This week at the movies, we’ve got a space odyssey (Ad Astra, starring Brad Pitt and Ruth Negga), a royal visit (Downton Abbey, starring Hugh Bonneville and Elizabeth McGovern), and a final vendetta (Rambo: Last Blood, starring Sylvester Stallone and Paz Vega). What are the critics saying?
Director James Gray‘s previous work includes films like The Immigrant and The Lost City of Z, so he may not be the first person who comes to mind when you think “epic space drama.” That said, Gray’s quieter sensibilities may have worked to his benefit in his latest project, Ad Astra. Brad Pitt stars in the sci-fi mystery as an astronaut who embarks on a dangerous journey into space both to investigate an interstellar threat to Earth and to locate his missing father (Tommy Lee Jones), who undertook a similar mission decades earlier and disappeared. Critics say the film is an ambitious, beautifully photographed space adventure that balances big questions alongside more personal themes and does it fairly well. It may not quite stick the landing flawlessly, but Pitt turns in a noteworthy performance and Gray largely succeeds in grounding the epic scope in effective human drama. The end result is a more cerebral odyssey that still features enough thrills to please genre fans.
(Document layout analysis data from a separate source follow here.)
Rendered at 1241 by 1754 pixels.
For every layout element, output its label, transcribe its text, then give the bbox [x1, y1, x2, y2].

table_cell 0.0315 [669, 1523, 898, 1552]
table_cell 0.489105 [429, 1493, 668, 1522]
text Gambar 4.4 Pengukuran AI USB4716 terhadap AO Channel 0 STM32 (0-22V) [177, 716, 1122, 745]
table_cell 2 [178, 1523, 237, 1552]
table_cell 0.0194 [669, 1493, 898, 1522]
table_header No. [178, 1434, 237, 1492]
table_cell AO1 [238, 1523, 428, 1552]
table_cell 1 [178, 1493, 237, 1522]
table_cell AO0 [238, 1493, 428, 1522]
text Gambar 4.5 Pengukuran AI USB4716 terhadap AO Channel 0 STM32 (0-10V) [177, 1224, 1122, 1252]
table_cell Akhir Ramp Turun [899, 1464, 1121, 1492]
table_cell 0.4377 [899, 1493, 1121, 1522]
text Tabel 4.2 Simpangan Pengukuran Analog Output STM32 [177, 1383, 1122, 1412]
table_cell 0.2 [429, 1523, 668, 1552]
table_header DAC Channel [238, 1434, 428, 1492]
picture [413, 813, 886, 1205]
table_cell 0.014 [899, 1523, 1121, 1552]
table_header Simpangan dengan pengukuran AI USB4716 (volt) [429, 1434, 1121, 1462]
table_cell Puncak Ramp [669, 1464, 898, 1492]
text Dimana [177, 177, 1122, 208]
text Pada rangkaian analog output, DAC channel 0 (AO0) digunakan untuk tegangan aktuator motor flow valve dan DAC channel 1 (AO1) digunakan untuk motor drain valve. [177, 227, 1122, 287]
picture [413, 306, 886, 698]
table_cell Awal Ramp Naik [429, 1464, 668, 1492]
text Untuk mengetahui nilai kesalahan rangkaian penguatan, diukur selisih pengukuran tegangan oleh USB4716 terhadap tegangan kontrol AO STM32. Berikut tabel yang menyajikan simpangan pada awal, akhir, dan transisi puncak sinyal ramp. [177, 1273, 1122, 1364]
Downton Abbey, the wildly popular ITV series about the Lords, Ladies, and servants who populate the titular estate, ended its six-series run in 2015, and fans have been hungry for more ever since. Now, almost four years later, the world is finally getting what it asked for. Hugh Bonneville, Elizabeth McGovern, Michelle Dockery, Maggie Smith, and the rest of the cast are back for a big-screen continuation of the series, which finds the Crawleys and their staff blessed with a visit from the King and Queen of England themselves. A culture clash ensues, family rivalries heat up, and various relationships are put to the test — in other words, it’s everything you might want and expect from a Downton Abbey movie. Just ask the critics, most of whom say the film effectively captures the essence of the series and delivers pretty much exactly what fans are looking forward to. It likely won’t be as engaging for the uninitiated, but even they may be won over by its charms.
John Rambo’s introduction to the world back in 1982 was titled First Blood, so it’s fitting — a little too on the nose, even — that this week’s entry in the franchise, the fifth and presumably final installment, is called Rambo: Last Blood. What, precisely, is it that gets Rambo’s last blood boiling, you may ask? How about the kidnapping of his beloved sort-of “niece,” with whom he’s been running a family ranch in Arizona, by a Mexican drug cartel intent on trafficking her as a sex slave. While the first film in the series is highly regarded, none of the subsequent films has earned higher than 41% on the Tomatometer, which puts Last Blood on par with the rest of the sequels. That’s probably no surprise to anyone, and depending on whether or not you’re a fan of the vigilante anti-hero’s ultraviolent tactics, this one is either going to be right up your alley or another Rambo movie to avoid.